Muscat: The Financial Services Authority (FSA) has issued a new circular requiring all insurance companies licensed to provide motor insurance in Oman to maintain a minimum level of underwriting for electric vehicles (EVs), as part of efforts to support the country’s transition towards clean energy and evolving automotive trends.
Under the circular, insurers must ensure that EV insurance underwriting accounts for at least 0.2 per cent of their total motor insurance portfolio, proportional to the size of their existing motor insurance business. The FSA has set December 31, 2026, as the deadline for compliance.
The authority said the move aims to strengthen confidence in the insurance sector and ensure the availability of suitable insurance coverage that keeps pace with rapid market developments, particularly the growing adoption of electric vehicles.

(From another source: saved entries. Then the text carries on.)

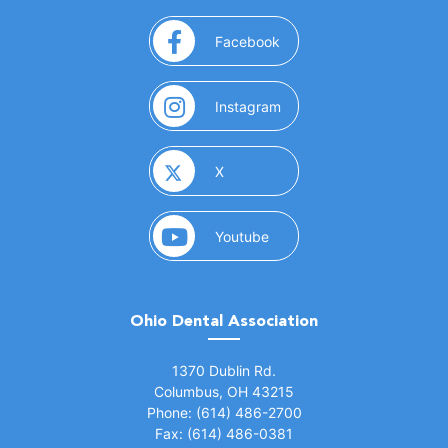
(opens in a new window)
Facebook
(opens in a new window)
Instagram
(opens in a new window)
X
(opens in a new window)
Youtube
Ohio Dental Association
(opens in a new window)
1370 Dublin Rd.
Columbus, OH 43215
Phone: (614) 486-2700
Fax: (614) 486-0381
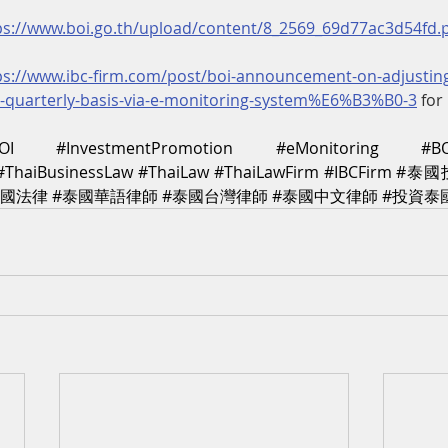
ps://www.boi.go.th/upload/content/8_2569_69d77ac3d54fd.
ps://www.ibc-firm.com/post/boi-announcement-on-adjusting
o-quarterly-basis-via-e-monitoring-system%E6%B3%B0-3
 for
OI
#InvestmentPromotion
#eMonitoring
#B
#ThaiBusinessLaw
#ThaiLaw
#ThaiLawFirm
#IBCFirm
#泰國
泰國法律
#泰國華語律師
#泰國台灣律師
#泰國中文律師
#投資泰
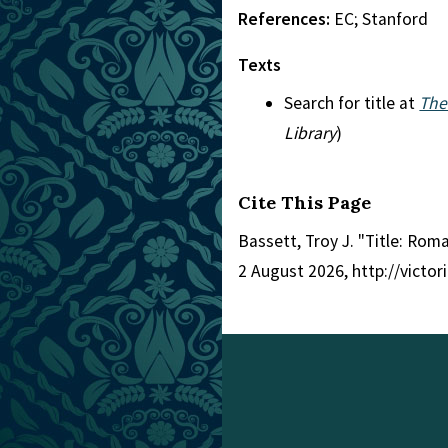
References:
EC; Stanford
Texts
Search for title at
The
Library
)
Cite This Page
Bassett, Troy J. "Title: Rom
2 August 2026, http://victo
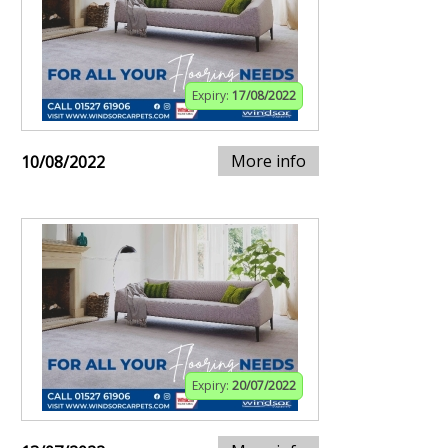
Expiry:
17/08/2022
More info
10/08/2022
Expiry:
20/07/2022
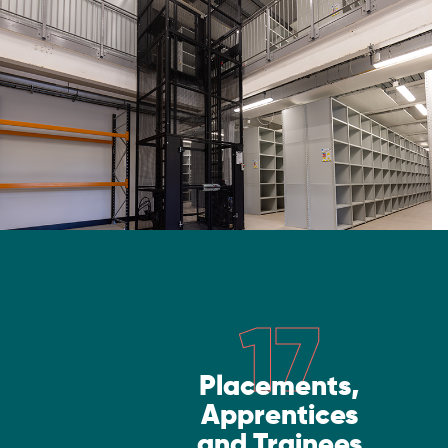
17
Placements,
Apprentices
and Trainees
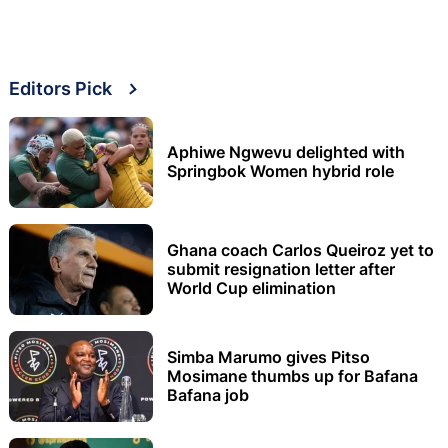
Editors Pick
Aphiwe Ngwevu delighted with
Springbok Women hybrid role
Ghana coach Carlos Queiroz yet to
submit resignation letter after
World Cup elimination
Simba Marumo gives Pitso
Mosimane thumbs up for Bafana
Bafana job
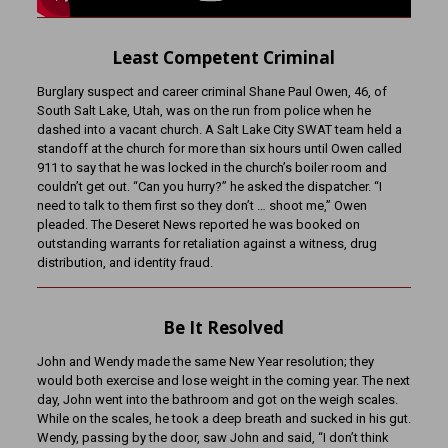
Least Competent Criminal
Burglary suspect and career criminal Shane Paul Owen, 46, of
South Salt Lake, Utah, was on the run from police when he
dashed into a vacant church. A Salt Lake City SWAT team held a
standoff at the church for more than six hours until Owen called
911 to say that he was locked in the church’s boiler room and
couldn’t get out. “Can you hurry?” he asked the dispatcher. “I
need to talk to them first so they don’t … shoot me,” Owen
pleaded. The Deseret News reported he was booked on
outstanding warrants for retaliation against a witness, drug
distribution, and identity fraud.
Be It Resolved
John and Wendy made the same New Year resolution; they
would both exercise and lose weight in the coming year. The next
day, John went into the bathroom and got on the weigh scales.
While on the scales, he took a deep breath and sucked in his gut.
Wendy, passing by the door, saw John and said, “I don’t think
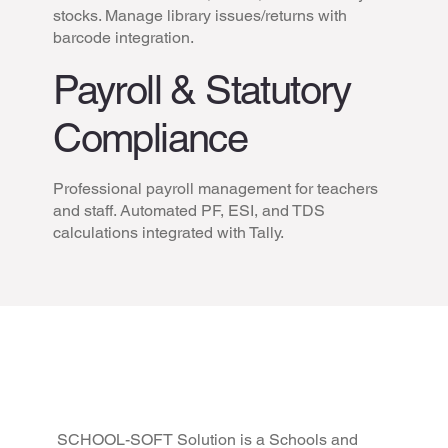
stocks. Manage library issues/returns with
barcode integration.
Payroll & Statutory
Compliance
Professional payroll management for teachers
and staff. Automated PF, ESI, and TDS
calculations integrated with Tally.
School/College
Management Software |
Easy to Use | Tested &
SCHOOL-SOFT Solution is a Schools and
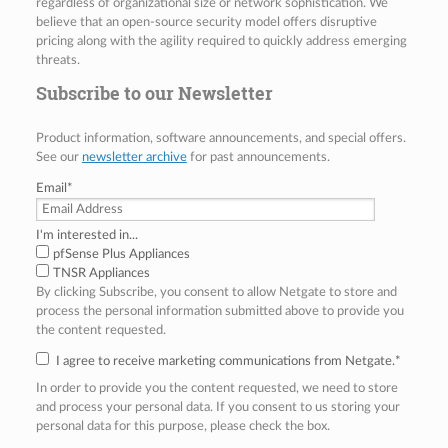
regardless of organizational size or network sophistication. We
believe that an open-source security model offers disruptive
pricing along with the agility required to quickly address emerging
threats.
Subscribe to our Newsletter
Product information, software announcements, and special offers.
See our
newsletter archive
for past announcements.
Email
*
I'm interested in...
pfSense Plus Appliances
TNSR Appliances
By clicking Subscribe, you consent to allow Netgate to store and
process the personal information submitted above to provide you
the content requested.
I agree to receive marketing communications from Netgate.
*
In order to provide you the content requested, we need to store
and process your personal data. If you consent to us storing your
personal data for this purpose, please check the box.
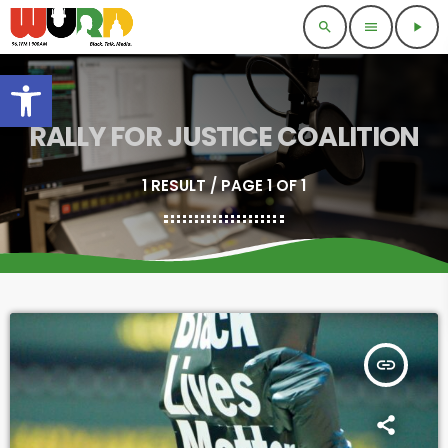
search
menu
play_arrow
Open toolbar
RALLY FOR JUSTICE COALITION
1 RESULT / PAGE 1 OF 1
insert_link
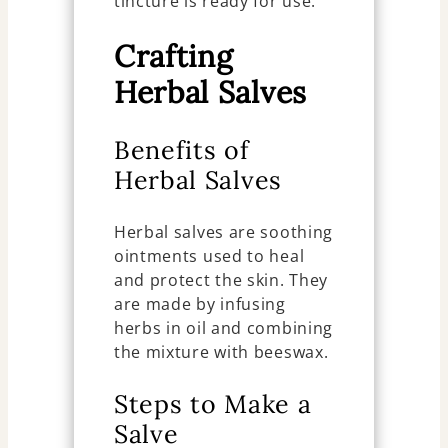
tincture is ready for use.
Crafting
Herbal Salves
Benefits of
Herbal Salves
Herbal salves are soothing
ointments used to heal
and protect the skin. They
are made by infusing
herbs in oil and combining
the mixture with beeswax.
Steps to Make a
Salve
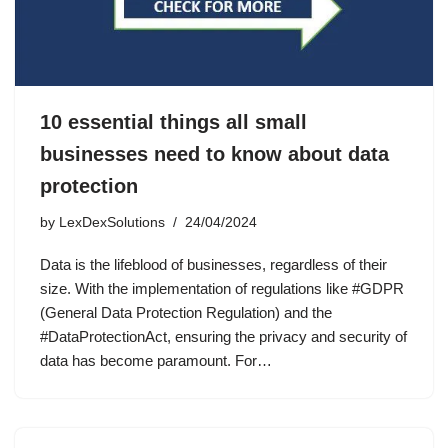
10 essential things all small
businesses need to know about data
protection
by
LexDexSolutions
24/04/2024
Data is the lifeblood of businesses, regardless of their
size. With the implementation of regulations like #GDPR
(General Data Protection Regulation) and the
#DataProtectionAct, ensuring the privacy and security of
data has become paramount. For…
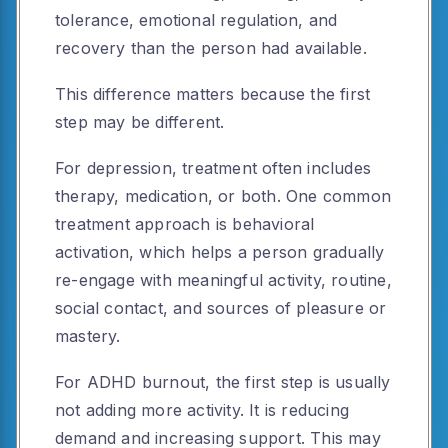
tolerance, emotional regulation, and
recovery than the person had available.
This difference matters because the first
step may be different.
For depression, treatment often includes
therapy, medication, or both. One common
treatment approach is behavioral
activation, which helps a person gradually
re-engage with meaningful activity, routine,
social contact, and sources of pleasure or
mastery.
For ADHD burnout, the first step is usually
not adding more activity. It is reducing
demand and increasing support. This may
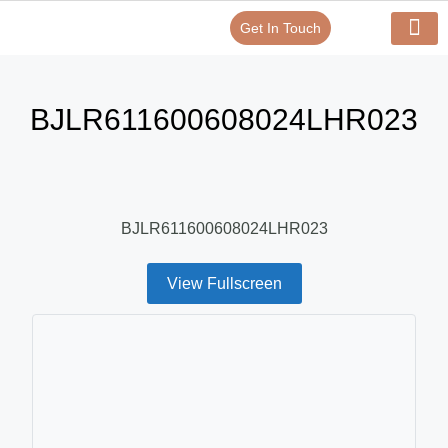
Get In Touch
Verify Your Certificate On
Our Serv
In-House Exp
BJLR611600608024LHR023
BJLR611600608024LHR023
View Fullscreen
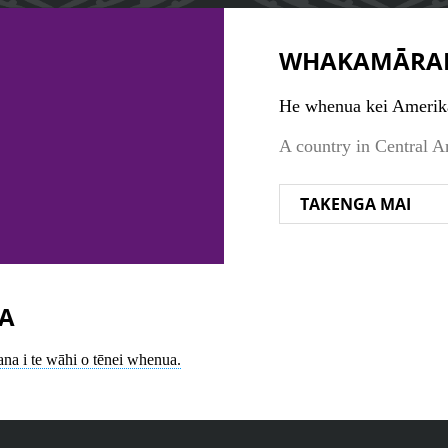
WHAKAMĀRA
He whenua kei Amerik
A country in Central A
TAKENGA MAI
A
ana i te wāhi o tēnei whenua.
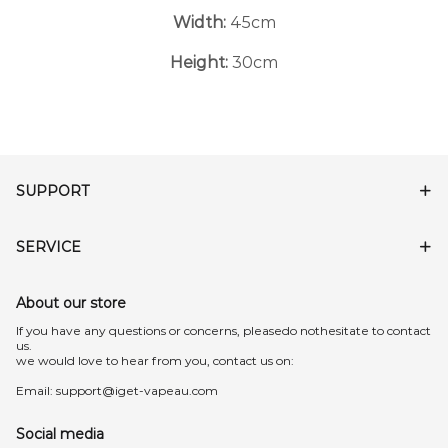
Width:
45cm
Height:
30cm
SUPPORT
SERVICE
About our store
lf you have any questions or concerns, pleasedo nothesitate to contact
us.
we would love to hear from you, contact us on:
Email:
support@iget-vapeau.com
Social media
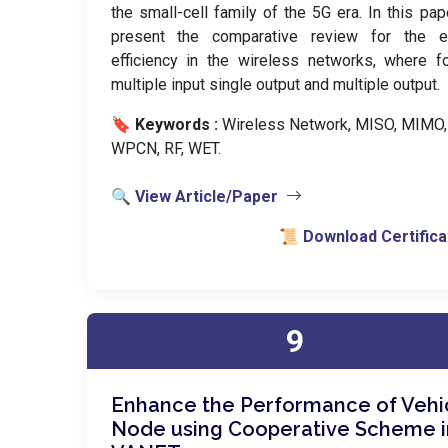
the small-cell family of the 5G era. In this pa
present the comparative review for the e
efficiency in the wireless networks, where f
multiple input single output and multiple output.
🔖 Keywords :
️ Wireless Network, MISO, MIMO,
WPCN, RF, WET.
🔍 View Article/Paper
📜 Download Certifica
9
Enhance the Performance of Vehi
Node using Cooperative Scheme i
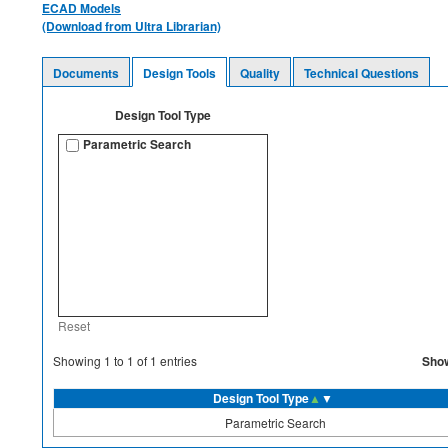
ECAD Models
(Download from Ultra Librarian)
Documents
Design Tools
Quality
Technical Questions
Design Tool Type
Parametric Search
Reset
Sho
Showing
1
to
1
of
1
entries
Design Tool Type
▲
▼
Parametric Search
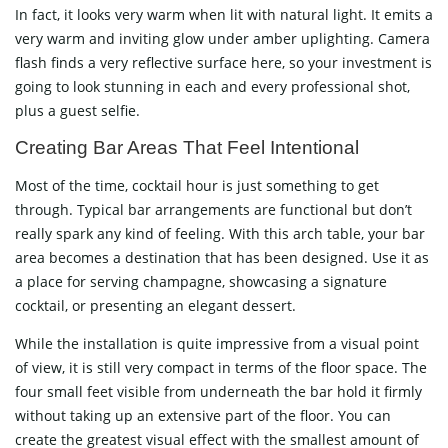
In fact, it looks very warm when lit with natural light. It emits a
very warm and inviting glow under amber uplighting. Camera
flash finds a very reflective surface here, so your investment is
going to look stunning in each and every professional shot,
plus a guest ​‍​‌‍​‍‌​‍​‌‍​‍‌selfie.
Creating​‍​‌‍​‍‌​‍​‌‍​‍‌ Bar Areas That Feel Intentional
Most of the time, cocktail hour is just something to get
through. Typical bar arrangements are functional but don’t
really spark any kind of feeling. With this arch table, your bar
area becomes a destination that has been designed. Use it as
a place for serving champagne, showcasing a signature
cocktail, or presenting an elegant dessert.
While the installation is quite impressive from a visual point
of view, it is still very compact in terms of the floor space. The
four small feet visible from underneath the bar hold it firmly
without taking up an extensive part of the floor. You can
create the greatest visual effect with the smallest amount of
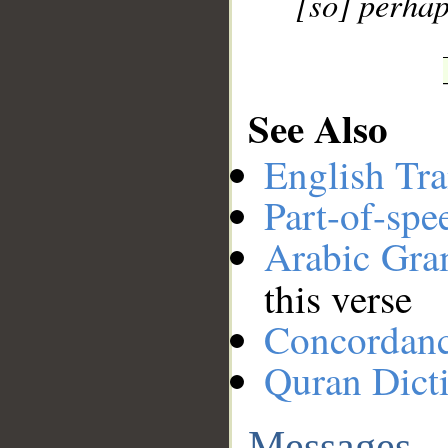
[so] perhap
See Also
English Tra
Part-of-spe
Arabic Gr
this verse
Concordan
Quran Dict
Messages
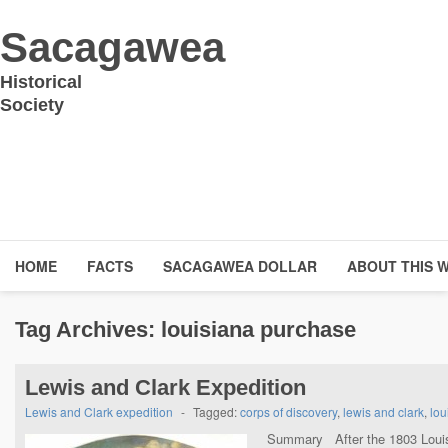
Sacagawea
Historical
Society
HOME
FACTS
SACAGAWEA DOLLAR
ABOUT THIS 
Tag Archives:
louisiana purchase
Lewis and Clark Expedition
Lewis and Clark expedition
-
Tagged:
corps of discovery
,
lewis and clark
,
lou
Summary After the 1803 Louis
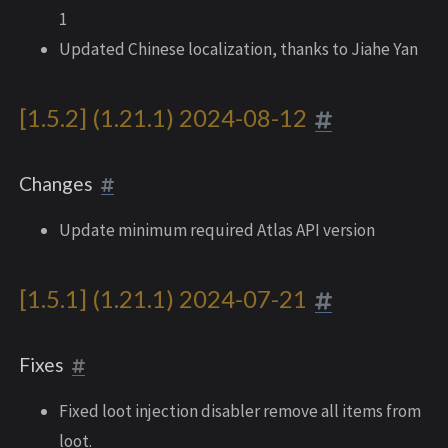
1
Updated Chinese localization, thanks to Jiahe Yan
[1.5.2] (1.21.1) 2024-08-12
Changes
Update minimum required Atlas API version
[1.5.1] (1.21.1) 2024-07-21
Fixes
Fixed loot injection disabler remove all items from
loot.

The circular also highlights the FSA’s commitment to protecting consumer interests by enhancing insurance services in line with changes in the automotive market and Oman’s broader sustainability goals.
To monitor implementation and address potential challenges, insurance companies will be required to submit monthly reports detailing their EV underwriting performance. Additionally, insurers must introduce a dedicated classification or coding system for electric vehicles within their electronic databases and operational systems.
According to the FSA, the measure will improve the tracking of EV-related insurance policies and claims while enabling more accurate data collection on underwriting volumes, premiums, compensation payments, claims and loss ratios.